My stomach twisted tight. “Yeah… he was there.”
He nodded slowly, his eyes full of quiet concern. “Okay. How are you holding up? Be real with me.”
“I’m fine,” I lied, but the word cracked halfway out. “I kept it together. Did the job and walked out. That’s the whole story.”
“Naomi.” He sighed and rubbed the back of his neck. “I’ve known you too long for that. That text you sent me, the one saying he’s been watching your company for over a year, what are you going to do about it?”
“I’m handling it. Quietly.” I took a shaky sip. “We don’t need to panic.”
“We could drop the contract right now,” he said gently. “There are plenty of other clients who won’t drag up all this old pain. It’s not worth it if it’s ripping you apart inside.”
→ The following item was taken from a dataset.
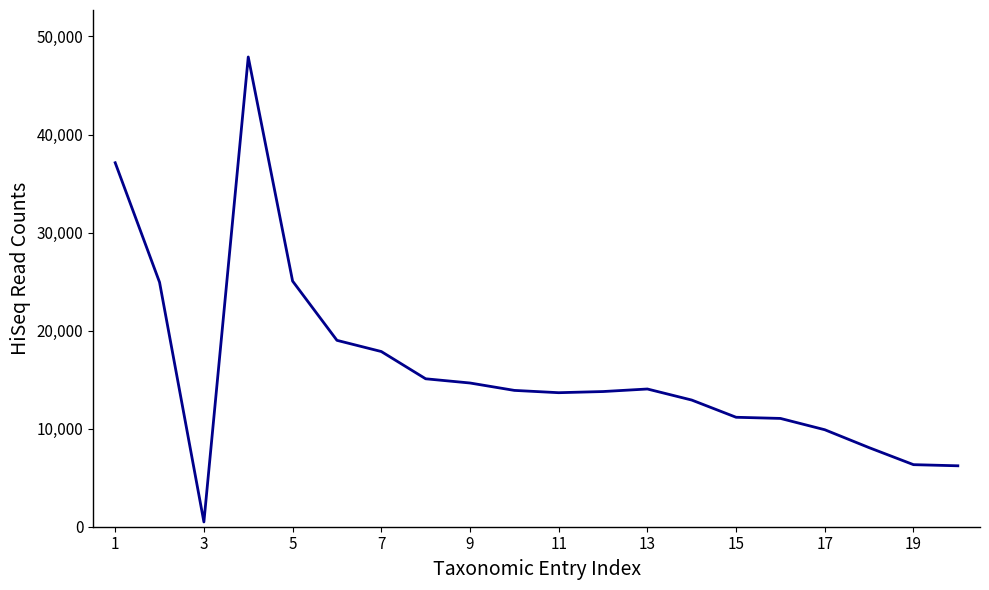

What is the difference between the maximum and minimum values?

47423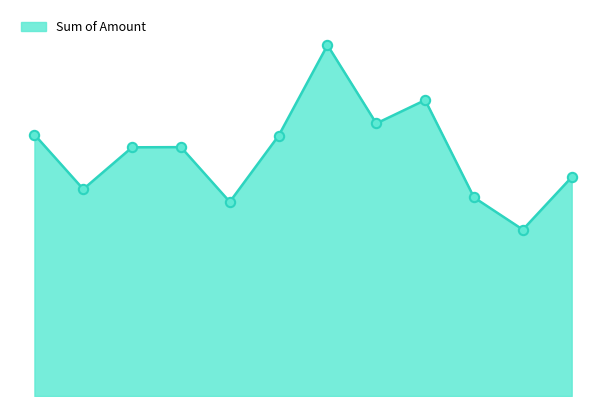

Is this an area chart (filled region under the line)?

Yes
“No.” The word came out sharper than I meant. “I don’t want another client. I want this one. I can handle Sebastian. I’ve handled worse.”
Marcus looked at me for a long moment, those brown eyes heavy with worry that made my chest ache. “I know you’re strong. I’ve seen it. But that’s exactly what scares me, what this is going to cost you when you’re alone with it.”
He stood up, coffee still in hand. “Just… don’t shut me out completely, okay? I’m right here.”
He left before I could answer. The soft click of the door hung in the quiet office like something unfinished.
---
Isla was already home when I walked in that evening. Homework scattered across the kitchen table, headphones loose around her neck.
Sixteen, sharp and quick, with her grandmother’s mouth and those grey eyes that saw way too much, eyes that weren’t mine. I’d spent sixteen years never saying that last part out loud.
“You look like hell, Mom,” she said softly, not mean, just honest. “Work thing?”
“Work thing, baby,” I answered, forcing a smile that felt paper-thin.
She didn’t push. She knew my timing. I made dinner, the familiar sounds of chopping and plates clinking filling the too-quiet apartment.
We ate together. She talked about her history project, the maps and timelines that actually had her excited. I listened, asked questions, and tried to stay right there with her.
The memory of Renner Street slipped into my head only once. I counted it as a small win.
After she went to bed, I sat at the kitchen table with my laptop open and a glass of water I wasn’t drinking. I told myself I was reviewing the Hale brief.
Instead, I opened Sebastian’s company profile. Twelve press photos loaded, galas, board meetings, charity events. I scrolled fast, telling myself it was just research.
Then one photo stopped me cold.
In the background of a charity dinner shot, half-turned and a little blurry, a man in a dark jacket. Weight on his back foot. Watching. Not joining in.
My heart slammed against my ribs.
I zoomed in until his face came into focus. I knew that stance. I knew that face.
Three years ago he’d stood across the street from my apartment on a Tuesday night. Just standing there, staring up at my windows. I’d spotted him, changed my routines for weeks, then convinced myself I was being paranoid.
He’d shown up again the next spring. Same spot. Same cold stare. I’d told myself it was a coincidence.
Now the photo screamed the truth. It had never been a coincidence.
Someone had been watching me for years, and tonight I finally had a face to put on the nightmare.
My hands shook as I stared at him, the same man who had haunted the edges of my life for way too long.
But the question that made my blood run cold, the one that twisted the knife even deeper and wouldn’t let go, burned hotter than everything else:
Why was he standing behind Sebastian now?
What on earth did Sebastian know about the man who’d been stalking me all this time?